Your output must match the records below character for character.

[Stored items]
-------

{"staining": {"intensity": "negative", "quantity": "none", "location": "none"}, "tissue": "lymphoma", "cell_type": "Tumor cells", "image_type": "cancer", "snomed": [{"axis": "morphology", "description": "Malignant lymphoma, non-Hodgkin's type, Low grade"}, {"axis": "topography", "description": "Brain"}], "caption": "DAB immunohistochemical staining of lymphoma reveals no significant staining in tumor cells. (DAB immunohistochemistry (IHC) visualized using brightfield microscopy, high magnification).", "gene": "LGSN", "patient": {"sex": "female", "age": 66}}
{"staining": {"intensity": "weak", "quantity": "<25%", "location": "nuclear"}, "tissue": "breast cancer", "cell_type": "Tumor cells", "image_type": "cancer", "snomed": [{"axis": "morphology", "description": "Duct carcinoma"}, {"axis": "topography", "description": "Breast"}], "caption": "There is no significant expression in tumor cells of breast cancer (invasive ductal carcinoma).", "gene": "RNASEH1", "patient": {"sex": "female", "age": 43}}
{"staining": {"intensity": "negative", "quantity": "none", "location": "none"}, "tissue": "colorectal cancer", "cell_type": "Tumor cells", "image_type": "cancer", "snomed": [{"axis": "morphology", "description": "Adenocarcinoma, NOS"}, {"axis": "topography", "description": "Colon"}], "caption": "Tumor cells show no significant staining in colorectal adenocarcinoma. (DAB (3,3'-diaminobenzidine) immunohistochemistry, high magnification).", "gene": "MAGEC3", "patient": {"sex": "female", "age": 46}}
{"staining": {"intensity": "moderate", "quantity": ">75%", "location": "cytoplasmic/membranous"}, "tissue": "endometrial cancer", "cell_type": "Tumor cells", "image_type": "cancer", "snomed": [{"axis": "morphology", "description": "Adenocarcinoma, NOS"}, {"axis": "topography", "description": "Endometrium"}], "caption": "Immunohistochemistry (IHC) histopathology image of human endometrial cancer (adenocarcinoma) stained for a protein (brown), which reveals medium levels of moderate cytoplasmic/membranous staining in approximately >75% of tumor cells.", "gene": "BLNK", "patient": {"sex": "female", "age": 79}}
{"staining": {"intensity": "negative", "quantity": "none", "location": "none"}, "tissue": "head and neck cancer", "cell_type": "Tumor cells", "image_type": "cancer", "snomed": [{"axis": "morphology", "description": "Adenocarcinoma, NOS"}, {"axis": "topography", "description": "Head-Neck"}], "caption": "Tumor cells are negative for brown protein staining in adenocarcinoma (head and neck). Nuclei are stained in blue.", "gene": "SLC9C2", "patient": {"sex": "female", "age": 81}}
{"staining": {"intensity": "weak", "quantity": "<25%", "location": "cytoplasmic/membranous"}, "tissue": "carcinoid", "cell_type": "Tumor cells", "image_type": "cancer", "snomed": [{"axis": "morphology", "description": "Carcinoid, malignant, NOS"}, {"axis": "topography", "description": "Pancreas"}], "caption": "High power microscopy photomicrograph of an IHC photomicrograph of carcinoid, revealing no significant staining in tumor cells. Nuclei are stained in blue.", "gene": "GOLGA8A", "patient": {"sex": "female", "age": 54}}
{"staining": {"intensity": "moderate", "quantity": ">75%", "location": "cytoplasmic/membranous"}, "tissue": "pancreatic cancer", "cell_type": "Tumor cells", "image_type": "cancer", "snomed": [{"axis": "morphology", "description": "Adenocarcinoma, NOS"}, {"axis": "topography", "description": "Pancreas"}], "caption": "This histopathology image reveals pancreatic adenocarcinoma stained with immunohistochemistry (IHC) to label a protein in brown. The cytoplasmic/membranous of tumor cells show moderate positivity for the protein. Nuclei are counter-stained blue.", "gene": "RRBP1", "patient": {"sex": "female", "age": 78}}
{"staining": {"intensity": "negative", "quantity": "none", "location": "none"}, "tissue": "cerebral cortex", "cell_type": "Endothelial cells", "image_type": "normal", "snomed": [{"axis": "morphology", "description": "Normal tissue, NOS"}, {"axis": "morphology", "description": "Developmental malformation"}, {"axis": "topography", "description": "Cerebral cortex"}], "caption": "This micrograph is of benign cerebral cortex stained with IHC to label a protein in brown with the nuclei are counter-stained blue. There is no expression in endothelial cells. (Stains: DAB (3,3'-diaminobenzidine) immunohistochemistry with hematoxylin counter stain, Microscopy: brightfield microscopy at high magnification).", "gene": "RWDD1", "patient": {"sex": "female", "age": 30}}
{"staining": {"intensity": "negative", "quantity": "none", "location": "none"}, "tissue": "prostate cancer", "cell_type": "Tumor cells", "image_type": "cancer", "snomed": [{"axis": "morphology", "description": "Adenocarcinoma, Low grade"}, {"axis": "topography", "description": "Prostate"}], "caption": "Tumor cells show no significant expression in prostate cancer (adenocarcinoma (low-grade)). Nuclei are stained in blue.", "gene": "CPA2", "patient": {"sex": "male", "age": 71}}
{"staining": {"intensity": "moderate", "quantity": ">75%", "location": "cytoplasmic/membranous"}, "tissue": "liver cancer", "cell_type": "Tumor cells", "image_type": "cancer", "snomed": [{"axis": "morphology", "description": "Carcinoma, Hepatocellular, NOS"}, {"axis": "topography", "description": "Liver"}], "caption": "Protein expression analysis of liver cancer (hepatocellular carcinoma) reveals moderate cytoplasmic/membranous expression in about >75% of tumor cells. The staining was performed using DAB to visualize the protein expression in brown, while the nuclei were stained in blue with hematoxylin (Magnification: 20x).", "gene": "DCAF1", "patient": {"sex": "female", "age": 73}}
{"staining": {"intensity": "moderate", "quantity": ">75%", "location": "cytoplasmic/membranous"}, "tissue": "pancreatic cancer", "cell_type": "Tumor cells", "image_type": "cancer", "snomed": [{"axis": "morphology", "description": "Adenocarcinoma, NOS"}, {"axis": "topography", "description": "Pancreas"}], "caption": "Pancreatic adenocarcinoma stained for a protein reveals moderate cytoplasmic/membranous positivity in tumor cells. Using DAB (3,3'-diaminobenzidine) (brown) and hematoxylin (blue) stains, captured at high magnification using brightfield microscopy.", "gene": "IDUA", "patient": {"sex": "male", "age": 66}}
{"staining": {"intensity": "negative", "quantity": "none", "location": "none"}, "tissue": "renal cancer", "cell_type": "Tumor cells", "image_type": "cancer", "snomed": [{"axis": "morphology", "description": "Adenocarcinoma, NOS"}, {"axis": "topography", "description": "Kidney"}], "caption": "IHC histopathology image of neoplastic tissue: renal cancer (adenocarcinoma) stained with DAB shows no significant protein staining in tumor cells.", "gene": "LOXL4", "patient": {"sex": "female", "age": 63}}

-------

REPLY:
{"staining": {"intensity": "negative", "quantity": "none", "location": "none"}, "tissue": "lymphoma", "cell_type": "Tumor cells", "image_type": "cancer", "snomed": [{"axis": "morphology", "description": "Malignant lymphoma, non-Hodgkin's type, Low grade"}, {"axis": "topography", "description": "Brain"}], "caption": "DAB immunohistochemical staining of lymphoma reveals no significant staining in tumor cells. (DAB immunohistochemistry (IHC) visualized using brightfield microscopy, high magnification).", "gene": "LGSN", "patient": {"sex": "female", "age": 66}}
{"staining": {"intensity": "weak", "quantity": "<25%", "location": "nuclear"}, "tissue": "breast cancer", "cell_type": "Tumor cells", "image_type": "cancer", "snomed": [{"axis": "morphology", "description": "Duct carcinoma"}, {"axis": "topography", "description": "Breast"}], "caption": "There is no significant expression in tumor cells of breast cancer (invasive ductal carcinoma).", "gene": "RNASEH1", "patient": {"sex": "female", "age": 43}}
{"staining": {"intensity": "negative", "quantity": "none", "location": "none"}, "tissue": "colorectal cancer", "cell_type": "Tumor cells", "image_type": "cancer", "snomed": [{"axis": "morphology", "description": "Adenocarcinoma, NOS"}, {"axis": "topography", "description": "Colon"}], "caption": "Tumor cells show no significant staining in colorectal adenocarcinoma. (DAB (3,3'-diaminobenzidine) immunohistochemistry, high magnification).", "gene": "MAGEC3", "patient": {"sex": "female", "age": 46}}
{"staining": {"intensity": "moderate", "quantity": ">75%", "location": "cytoplasmic/membranous"}, "tissue": "endometrial cancer", "cell_type": "Tumor cells", "image_type": "cancer", "snomed": [{"axis": "morphology", "description": "Adenocarcinoma, NOS"}, {"axis": "topography", "description": "Endometrium"}], "caption": "Immunohistochemistry (IHC) histopathology image of human endometrial cancer (adenocarcinoma) stained for a protein (brown), which reveals medium levels of moderate cytoplasmic/membranous staining in approximately >75% of tumor cells.", "gene": "BLNK", "patient": {"sex": "female", "age": 79}}
{"staining": {"intensity": "negative", "quantity": "none", "location": "none"}, "tissue": "head and neck cancer", "cell_type": "Tumor cells", "image_type": "cancer", "snomed": [{"axis": "morphology", "description": "Adenocarcinoma, NOS"}, {"axis": "topography", "description": "Head-Neck"}], "caption": "Tumor cells are negative for brown protein staining in adenocarcinoma (head and neck). Nuclei are stained in blue.", "gene": "SLC9C2", "patient": {"sex": "female", "age": 81}}
{"staining": {"intensity": "weak", "quantity": "<25%", "location": "cytoplasmic/membranous"}, "tissue": "carcinoid", "cell_type": "Tumor cells", "image_type": "cancer", "snomed": [{"axis": "morphology", "description": "Carcinoid, malignant, NOS"}, {"axis": "topography", "description": "Pancreas"}], "caption": "High power microscopy photomicrograph of an IHC photomicrograph of carcinoid, revealing no significant staining in tumor cells. Nuclei are stained in blue.", "gene": "GOLGA8A", "patient": {"sex": "female", "age": 54}}
{"staining": {"intensity": "moderate", "quantity": ">75%", "location": "cytoplasmic/membranous"}, "tissue": "pancreatic cancer", "cell_type": "Tumor cells", "image_type": "cancer", "snomed": [{"axis": "morphology", "description": "Adenocarcinoma, NOS"}, {"axis": "topography", "description": "Pancreas"}], "caption": "This histopathology image reveals pancreatic adenocarcinoma stained with immunohistochemistry (IHC) to label a protein in brown. The cytoplasmic/membranous of tumor cells show moderate positivity for the protein. Nuclei are counter-stained blue.", "gene": "RRBP1", "patient": {"sex": "female", "age": 78}}
{"staining": {"intensity": "negative", "quantity": "none", "location": "none"}, "tissue": "cerebral cortex", "cell_type": "Endothelial cells", "image_type": "normal", "snomed": [{"axis": "morphology", "description": "Normal tissue, NOS"}, {"axis": "morphology", "description": "Developmental malformation"}, {"axis": "topography", "description": "Cerebral cortex"}], "caption": "This micrograph is of benign cerebral cortex stained with IHC to label a protein in brown with the nuclei are counter-stained blue. There is no expression in endothelial cells. (Stains: DAB (3,3'-diaminobenzidine) immunohistochemistry with hematoxylin counter stain, Microscopy: brightfield microscopy at high magnification).", "gene": "RWDD1", "patient": {"sex": "female", "age": 30}}
{"staining": {"intensity": "negative", "quantity": "none", "location": "none"}, "tissue": "prostate cancer", "cell_type": "Tumor cells", "image_type": "cancer", "snomed": [{"axis": "morphology", "description": "Adenocarcinoma, Low grade"}, {"axis": "topography", "description": "Prostate"}], "caption": "Tumor cells show no significant expression in prostate cancer (adenocarcinoma (low-grade)). Nuclei are stained in blue.", "gene": "CPA2", "patient": {"sex": "male", "age": 71}}
{"staining": {"intensity": "moderate", "quantity": ">75%", "location": "cytoplasmic/membranous"}, "tissue": "liver cancer", "cell_type": "Tumor cells", "image_type": "cancer", "snomed": [{"axis": "morphology", "description": "Carcinoma, Hepatocellular, NOS"}, {"axis": "topography", "description": "Liver"}], "caption": "Protein expression analysis of liver cancer (hepatocellular carcinoma) reveals moderate cytoplasmic/membranous expression in about >75% of tumor cells. The staining was performed using DAB to visualize the protein expression in brown, while the nuclei were stained in blue with hematoxylin (Magnification: 20x).", "gene": "DCAF1", "patient": {"sex": "female", "age": 73}}
{"staining": {"intensity": "moderate", "quantity": ">75%", "location": "cytoplasmic/membranous"}, "tissue": "pancreatic cancer", "cell_type": "Tumor cells", "image_type": "cancer", "snomed": [{"axis": "morphology", "description": "Adenocarcinoma, NOS"}, {"axis": "topography", "description": "Pancreas"}], "caption": "Pancreatic adenocarcinoma stained for a protein reveals moderate cytoplasmic/membranous positivity in tumor cells. Using DAB (3,3'-diaminobenzidine) (brown) and hematoxylin (blue) stains, captured at high magnification using brightfield microscopy.", "gene": "IDUA", "patient": {"sex": "male", "age": 66}}
{"staining": {"intensity": "negative", "quantity": "none", "location": "none"}, "tissue": "renal cancer", "cell_type": "Tumor cells", "image_type": "cancer", "snomed": [{"axis": "morphology", "description": "Adenocarcinoma, NOS"}, {"axis": "topography", "description": "Kidney"}], "caption": "IHC histopathology image of neoplastic tissue: renal cancer (adenocarcinoma) stained with DAB shows no significant protein staining in tumor cells.", "gene": "LOXL4", "patient": {"sex": "female", "age": 63}}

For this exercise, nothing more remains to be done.